MonteQuest wrote:No, human population will crash to levels probably below natural carrying capacity due to our degree of overshoot.
That is the most likely outcome. However, natural carrying capacity is not a fixed number but a dynamic consept depending on countless variables. Hence, natural carrying capacity is unknown and unknowable.
It will not decline due to a dropping fertility rate as the Benign Demographic Transition is over.
Huh? BDT is not over but still continues - in some locations.
You confuse overshoot with exceeding carrying capacity. It would behoove you to grasp the difference. Otherwise, your statements become non-sensical.
Then I'm not the only one: "In ecology, overshoot occurs when a population exceeds the long term carrying capacity of its environment. The consequence of overshoot is called a crash or die-off.
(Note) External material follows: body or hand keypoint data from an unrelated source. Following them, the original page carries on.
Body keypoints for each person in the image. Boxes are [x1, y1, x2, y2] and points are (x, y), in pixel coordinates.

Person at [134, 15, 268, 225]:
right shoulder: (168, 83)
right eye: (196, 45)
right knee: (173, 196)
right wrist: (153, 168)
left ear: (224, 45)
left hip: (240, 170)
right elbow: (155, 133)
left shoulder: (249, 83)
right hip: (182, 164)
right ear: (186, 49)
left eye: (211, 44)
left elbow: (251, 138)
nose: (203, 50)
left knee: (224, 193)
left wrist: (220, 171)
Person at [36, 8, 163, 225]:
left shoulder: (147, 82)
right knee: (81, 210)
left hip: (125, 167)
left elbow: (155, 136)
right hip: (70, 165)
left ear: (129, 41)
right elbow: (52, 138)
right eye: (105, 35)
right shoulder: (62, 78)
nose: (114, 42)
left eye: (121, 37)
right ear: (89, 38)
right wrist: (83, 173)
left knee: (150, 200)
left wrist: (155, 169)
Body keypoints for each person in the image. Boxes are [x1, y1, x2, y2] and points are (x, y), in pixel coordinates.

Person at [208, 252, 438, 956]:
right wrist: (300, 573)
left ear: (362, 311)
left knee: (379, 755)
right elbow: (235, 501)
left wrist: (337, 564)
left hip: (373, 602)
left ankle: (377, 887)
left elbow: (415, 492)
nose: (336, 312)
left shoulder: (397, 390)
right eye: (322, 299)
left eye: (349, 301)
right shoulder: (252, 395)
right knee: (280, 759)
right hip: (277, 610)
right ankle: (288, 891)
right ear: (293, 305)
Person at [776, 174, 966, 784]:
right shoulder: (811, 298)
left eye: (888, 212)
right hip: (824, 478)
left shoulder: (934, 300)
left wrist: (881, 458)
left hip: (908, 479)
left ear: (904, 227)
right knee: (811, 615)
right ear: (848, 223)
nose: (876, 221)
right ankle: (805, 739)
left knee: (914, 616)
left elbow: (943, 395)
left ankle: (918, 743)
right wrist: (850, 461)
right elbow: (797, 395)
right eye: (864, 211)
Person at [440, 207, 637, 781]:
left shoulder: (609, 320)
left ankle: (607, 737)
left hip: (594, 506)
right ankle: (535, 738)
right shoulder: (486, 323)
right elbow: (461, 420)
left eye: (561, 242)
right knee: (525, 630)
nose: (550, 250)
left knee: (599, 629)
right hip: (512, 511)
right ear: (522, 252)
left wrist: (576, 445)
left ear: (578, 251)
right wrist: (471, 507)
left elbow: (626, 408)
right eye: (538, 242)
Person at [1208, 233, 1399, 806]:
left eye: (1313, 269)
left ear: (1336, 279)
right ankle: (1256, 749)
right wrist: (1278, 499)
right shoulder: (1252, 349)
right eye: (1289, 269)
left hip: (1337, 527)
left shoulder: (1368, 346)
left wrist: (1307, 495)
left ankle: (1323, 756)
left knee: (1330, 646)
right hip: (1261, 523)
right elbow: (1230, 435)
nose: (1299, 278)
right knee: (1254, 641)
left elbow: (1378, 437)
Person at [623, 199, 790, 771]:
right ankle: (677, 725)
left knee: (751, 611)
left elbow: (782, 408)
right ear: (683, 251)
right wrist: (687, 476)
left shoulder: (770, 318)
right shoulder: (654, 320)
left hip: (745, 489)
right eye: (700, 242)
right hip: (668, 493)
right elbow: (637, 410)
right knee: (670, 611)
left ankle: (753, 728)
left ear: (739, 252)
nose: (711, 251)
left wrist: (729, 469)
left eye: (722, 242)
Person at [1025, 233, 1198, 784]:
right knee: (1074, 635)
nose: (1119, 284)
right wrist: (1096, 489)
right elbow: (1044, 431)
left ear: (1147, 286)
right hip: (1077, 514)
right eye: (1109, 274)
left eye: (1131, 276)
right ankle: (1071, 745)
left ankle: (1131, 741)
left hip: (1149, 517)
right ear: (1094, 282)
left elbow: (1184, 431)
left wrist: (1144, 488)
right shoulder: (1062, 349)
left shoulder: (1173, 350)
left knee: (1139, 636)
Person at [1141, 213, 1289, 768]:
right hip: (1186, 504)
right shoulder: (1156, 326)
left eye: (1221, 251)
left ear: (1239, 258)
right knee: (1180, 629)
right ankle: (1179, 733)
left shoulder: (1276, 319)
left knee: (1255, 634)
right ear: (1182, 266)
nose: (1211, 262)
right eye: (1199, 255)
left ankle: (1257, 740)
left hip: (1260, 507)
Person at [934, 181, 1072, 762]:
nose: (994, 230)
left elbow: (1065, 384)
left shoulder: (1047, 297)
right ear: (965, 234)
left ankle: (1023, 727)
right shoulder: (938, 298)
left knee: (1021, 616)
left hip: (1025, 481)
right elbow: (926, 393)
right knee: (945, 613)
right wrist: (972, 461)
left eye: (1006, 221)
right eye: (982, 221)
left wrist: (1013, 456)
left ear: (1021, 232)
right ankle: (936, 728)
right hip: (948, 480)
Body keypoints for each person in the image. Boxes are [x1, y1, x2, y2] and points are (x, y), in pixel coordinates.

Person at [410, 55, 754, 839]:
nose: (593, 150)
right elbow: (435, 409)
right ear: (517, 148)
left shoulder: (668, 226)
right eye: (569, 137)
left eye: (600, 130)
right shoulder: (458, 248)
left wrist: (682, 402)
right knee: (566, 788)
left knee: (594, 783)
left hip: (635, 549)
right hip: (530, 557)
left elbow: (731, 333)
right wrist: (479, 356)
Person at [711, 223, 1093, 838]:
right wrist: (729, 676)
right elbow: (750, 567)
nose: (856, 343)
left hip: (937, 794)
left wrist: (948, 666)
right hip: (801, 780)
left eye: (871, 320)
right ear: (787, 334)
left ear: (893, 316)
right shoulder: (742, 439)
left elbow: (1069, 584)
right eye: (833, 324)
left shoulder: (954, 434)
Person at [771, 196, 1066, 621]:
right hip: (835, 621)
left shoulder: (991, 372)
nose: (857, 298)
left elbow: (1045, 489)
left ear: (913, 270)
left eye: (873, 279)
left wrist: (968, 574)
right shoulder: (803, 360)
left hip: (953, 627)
For a classic application of this concept to human experience, see Catton.[2]"
http://en.wikipedia.org/wiki/Overshoot
Catton himself defines the noun as: "The condition of having exceeded for the time being the permanent carrying capacity of the habitat."
So, could you please enlighten me, what is the difference?
As for permanent carrying capacity, that is the point of my criticism, it is a misleading concept as carrying capacity is a dynamic variable: e.g. human technocratic civilization by it's actions has been and keeps on eroding natural carrying capacity (biodiversity, fertility of soil etc.) at increasing speed, as you well know - and a radical paradigm change of not interfering with natural processes but allowing them and supporting them (e.g. natural farming, agroforestry etc.) would in turn increase the natural carrying capacity (something you seem to deny?).